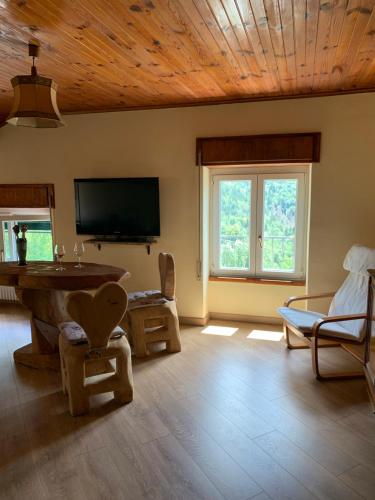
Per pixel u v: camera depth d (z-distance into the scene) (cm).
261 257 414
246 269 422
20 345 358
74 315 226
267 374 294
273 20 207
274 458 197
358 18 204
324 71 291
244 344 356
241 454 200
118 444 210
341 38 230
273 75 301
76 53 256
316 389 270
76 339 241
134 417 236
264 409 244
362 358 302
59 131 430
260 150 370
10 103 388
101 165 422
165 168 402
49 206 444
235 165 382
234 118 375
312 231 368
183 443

━━━━━━━━━━

Description of the task:
Only the pictures are to be left out, and all of the data must otherwise be transcribed exactly.

Exercise output:
Per pixel u v: camera depth d (z-distance into the scene) (cm).
261 257 414
246 269 422
20 345 358
74 315 226
267 374 294
273 20 207
274 458 197
358 18 204
324 71 291
244 344 356
241 454 200
118 444 210
341 38 230
273 75 301
76 53 256
316 389 270
76 339 241
134 417 236
264 409 244
362 358 302
59 131 430
260 150 370
10 103 388
101 165 422
165 168 402
49 206 444
235 165 382
234 118 375
312 231 368
183 443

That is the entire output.